Be sure your child understands the terms of the loan as thoroughly as you do. Financial adviser Ron Roge in Centereach, N.Y. requires his clients to come in with their children. "Some kids view their parents as a cash machine," he says. "So we explain to the kids that the loan is a legally binding document, and we spell out what the terms are. If the parents depend on that money, we stress that to the kids."

When the note is drawn up, have your child and the child's spouse sign it if you expect both to be responsible for the loan. Warschaw tells the story of one client whose son had signed a mortgage loan from his parents but his wife hadn't. "When the young man died," she says, "the daughter-in-law refused to pay a cent."

You'll also need to draw up a contingency plan for the possibility that your child might fall behind on payments or even default. If the amount is small enough, you might call it a gift and walk away. If not, your best bet is to work out a schedule of repayment, however attenuated. For example, you might consider accepting only interest for a while or a smaller payment of principal. But you should demand something, even if it's only symbolic, on a regular basis. If your kid is unable to repay even a reduced amount on some kind of timely basis, you could conceivably write off part of your loss on your taxes as a bad debt. Unfortunately, you can't do so unless you have taken whatever steps a reasonable and prudent person would have taken to recover your money, up to and including foreclosing. But what parents would foreclose on their own kid?

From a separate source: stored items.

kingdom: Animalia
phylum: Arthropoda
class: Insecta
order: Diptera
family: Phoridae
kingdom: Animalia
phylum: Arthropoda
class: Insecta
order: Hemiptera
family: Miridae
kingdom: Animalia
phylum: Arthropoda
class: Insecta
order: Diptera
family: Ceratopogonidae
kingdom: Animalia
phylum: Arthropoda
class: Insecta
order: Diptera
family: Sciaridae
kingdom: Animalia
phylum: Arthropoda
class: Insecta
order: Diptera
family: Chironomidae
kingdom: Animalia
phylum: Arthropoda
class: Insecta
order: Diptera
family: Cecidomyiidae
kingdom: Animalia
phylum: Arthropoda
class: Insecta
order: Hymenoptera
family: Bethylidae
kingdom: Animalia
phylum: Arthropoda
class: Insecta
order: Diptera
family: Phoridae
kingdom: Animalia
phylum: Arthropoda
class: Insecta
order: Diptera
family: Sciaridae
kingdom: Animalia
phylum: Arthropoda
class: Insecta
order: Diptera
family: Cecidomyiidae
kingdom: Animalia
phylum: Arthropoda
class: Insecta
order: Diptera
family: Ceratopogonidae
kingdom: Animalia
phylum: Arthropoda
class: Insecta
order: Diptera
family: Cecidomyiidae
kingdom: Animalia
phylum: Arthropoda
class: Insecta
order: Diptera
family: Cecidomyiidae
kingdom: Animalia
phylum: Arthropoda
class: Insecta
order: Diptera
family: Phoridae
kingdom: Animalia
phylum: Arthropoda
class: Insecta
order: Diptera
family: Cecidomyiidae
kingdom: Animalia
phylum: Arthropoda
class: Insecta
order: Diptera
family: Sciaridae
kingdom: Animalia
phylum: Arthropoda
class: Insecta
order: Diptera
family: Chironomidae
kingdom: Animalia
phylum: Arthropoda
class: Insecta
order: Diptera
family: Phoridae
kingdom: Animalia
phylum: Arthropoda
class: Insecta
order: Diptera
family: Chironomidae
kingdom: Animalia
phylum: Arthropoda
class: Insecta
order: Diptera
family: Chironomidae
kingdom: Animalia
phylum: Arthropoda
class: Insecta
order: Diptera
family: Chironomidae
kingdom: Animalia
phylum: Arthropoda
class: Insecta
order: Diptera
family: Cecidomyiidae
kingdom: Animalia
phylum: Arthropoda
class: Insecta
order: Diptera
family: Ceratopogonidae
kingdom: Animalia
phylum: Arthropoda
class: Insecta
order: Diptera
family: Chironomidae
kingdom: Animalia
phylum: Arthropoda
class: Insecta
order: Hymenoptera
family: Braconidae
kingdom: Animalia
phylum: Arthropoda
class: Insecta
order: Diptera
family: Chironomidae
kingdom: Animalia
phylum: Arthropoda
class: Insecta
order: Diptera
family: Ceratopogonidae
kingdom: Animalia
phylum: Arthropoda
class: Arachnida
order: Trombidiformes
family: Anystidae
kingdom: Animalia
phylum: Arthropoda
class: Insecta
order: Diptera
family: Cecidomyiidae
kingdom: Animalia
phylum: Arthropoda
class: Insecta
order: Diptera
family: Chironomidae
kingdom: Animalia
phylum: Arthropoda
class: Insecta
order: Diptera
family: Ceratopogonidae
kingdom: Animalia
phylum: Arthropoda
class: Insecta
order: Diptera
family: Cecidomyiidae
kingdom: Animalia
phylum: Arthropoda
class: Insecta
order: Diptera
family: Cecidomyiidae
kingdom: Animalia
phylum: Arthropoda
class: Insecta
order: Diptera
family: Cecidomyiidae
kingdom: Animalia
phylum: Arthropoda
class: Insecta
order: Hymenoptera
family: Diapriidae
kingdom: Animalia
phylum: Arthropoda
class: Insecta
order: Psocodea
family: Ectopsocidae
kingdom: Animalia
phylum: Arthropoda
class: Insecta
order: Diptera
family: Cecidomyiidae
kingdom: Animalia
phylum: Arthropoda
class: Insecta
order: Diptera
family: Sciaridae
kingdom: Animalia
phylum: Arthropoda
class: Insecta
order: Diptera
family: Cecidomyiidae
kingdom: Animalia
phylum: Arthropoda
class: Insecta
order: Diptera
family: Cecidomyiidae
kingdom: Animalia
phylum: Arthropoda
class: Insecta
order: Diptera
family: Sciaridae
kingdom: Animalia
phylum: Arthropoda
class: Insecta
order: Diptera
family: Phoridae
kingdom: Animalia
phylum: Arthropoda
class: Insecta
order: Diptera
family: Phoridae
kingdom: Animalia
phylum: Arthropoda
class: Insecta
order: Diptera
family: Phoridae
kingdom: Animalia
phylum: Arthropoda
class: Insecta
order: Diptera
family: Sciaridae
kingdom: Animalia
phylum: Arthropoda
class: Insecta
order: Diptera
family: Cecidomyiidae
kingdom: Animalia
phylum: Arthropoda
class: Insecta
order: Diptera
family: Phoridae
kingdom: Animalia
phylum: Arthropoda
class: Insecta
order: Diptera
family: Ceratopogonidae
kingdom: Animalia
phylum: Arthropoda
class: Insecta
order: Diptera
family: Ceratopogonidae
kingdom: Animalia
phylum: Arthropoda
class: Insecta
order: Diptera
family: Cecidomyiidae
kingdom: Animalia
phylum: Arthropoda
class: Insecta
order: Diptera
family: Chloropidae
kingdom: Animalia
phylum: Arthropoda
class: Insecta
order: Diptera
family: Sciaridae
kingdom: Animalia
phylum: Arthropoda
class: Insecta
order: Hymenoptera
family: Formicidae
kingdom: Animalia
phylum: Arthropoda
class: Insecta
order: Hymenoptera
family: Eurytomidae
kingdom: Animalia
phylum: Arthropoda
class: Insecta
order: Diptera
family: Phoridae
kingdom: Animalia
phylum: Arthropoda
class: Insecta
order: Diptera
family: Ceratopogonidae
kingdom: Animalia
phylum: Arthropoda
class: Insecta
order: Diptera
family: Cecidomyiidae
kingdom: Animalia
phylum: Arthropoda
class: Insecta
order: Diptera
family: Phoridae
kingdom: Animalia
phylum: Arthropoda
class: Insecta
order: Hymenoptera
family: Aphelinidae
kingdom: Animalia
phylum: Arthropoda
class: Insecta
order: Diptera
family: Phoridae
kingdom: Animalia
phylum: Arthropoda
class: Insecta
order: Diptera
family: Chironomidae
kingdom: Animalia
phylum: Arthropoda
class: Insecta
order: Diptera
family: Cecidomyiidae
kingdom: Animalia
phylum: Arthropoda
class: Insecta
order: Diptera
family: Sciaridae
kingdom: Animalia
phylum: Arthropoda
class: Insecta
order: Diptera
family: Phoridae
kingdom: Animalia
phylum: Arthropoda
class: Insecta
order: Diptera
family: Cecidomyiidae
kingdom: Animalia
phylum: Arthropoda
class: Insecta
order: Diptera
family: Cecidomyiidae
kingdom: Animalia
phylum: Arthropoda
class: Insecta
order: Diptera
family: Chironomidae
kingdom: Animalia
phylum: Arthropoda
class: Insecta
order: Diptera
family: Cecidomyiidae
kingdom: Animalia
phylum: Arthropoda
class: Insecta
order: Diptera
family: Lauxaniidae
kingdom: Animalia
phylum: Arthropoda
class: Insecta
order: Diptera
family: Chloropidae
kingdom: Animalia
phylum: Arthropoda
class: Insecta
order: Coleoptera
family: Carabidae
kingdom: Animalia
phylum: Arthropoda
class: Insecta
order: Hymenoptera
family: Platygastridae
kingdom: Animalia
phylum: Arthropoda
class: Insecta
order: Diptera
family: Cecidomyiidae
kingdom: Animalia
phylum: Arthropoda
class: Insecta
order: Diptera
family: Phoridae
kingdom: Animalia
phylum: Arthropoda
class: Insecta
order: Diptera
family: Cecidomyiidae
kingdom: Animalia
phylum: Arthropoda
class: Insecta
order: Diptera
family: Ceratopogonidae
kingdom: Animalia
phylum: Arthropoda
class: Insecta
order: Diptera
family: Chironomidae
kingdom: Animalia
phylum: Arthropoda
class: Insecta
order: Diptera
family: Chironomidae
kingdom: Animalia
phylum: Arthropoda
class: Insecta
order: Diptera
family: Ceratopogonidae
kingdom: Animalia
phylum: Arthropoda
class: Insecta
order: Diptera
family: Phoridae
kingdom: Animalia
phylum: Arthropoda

Also, don't think you can skirt the default issue by cosigning a bank loan rather than directly lending the money. If the kid defaults on the bank, the lender comes after you. One indulgent father cosigned loans for three of his children, and all three defaulted. Not only did Dad ruin his own credit rating when the banks foreclosed, but then he had to come up with the difference between the amount still owed on the loans and the amount the banks were able to sell the houses for. If you are subjected to such intense emotional pressure that you must cosign a note, take title to the property as well. Then you own the house, and if your child defaults you can recoup something by selling it or renting it back to him.

Occasionally you can offer your child something better than money when it's time to buy a house: knowledge. Bob Ford, 58, a retired aerospace executive, lives in pricey Southern California and has invested in real estate all his life. Over the past two years, he has turned family get-togethers into how-to-buy-a-house training sessions for his two sons, David, 30, and Larry, 28, and their wives. With their father's advice and their own savings, each son was able to buy a three-bedroom house, one in suburban Los Angeles and the other in Tustin, Calif. "My dad could have given me the down payment, but instead he gave something more valuable," says Larry. "The best part is, we did it with our own money."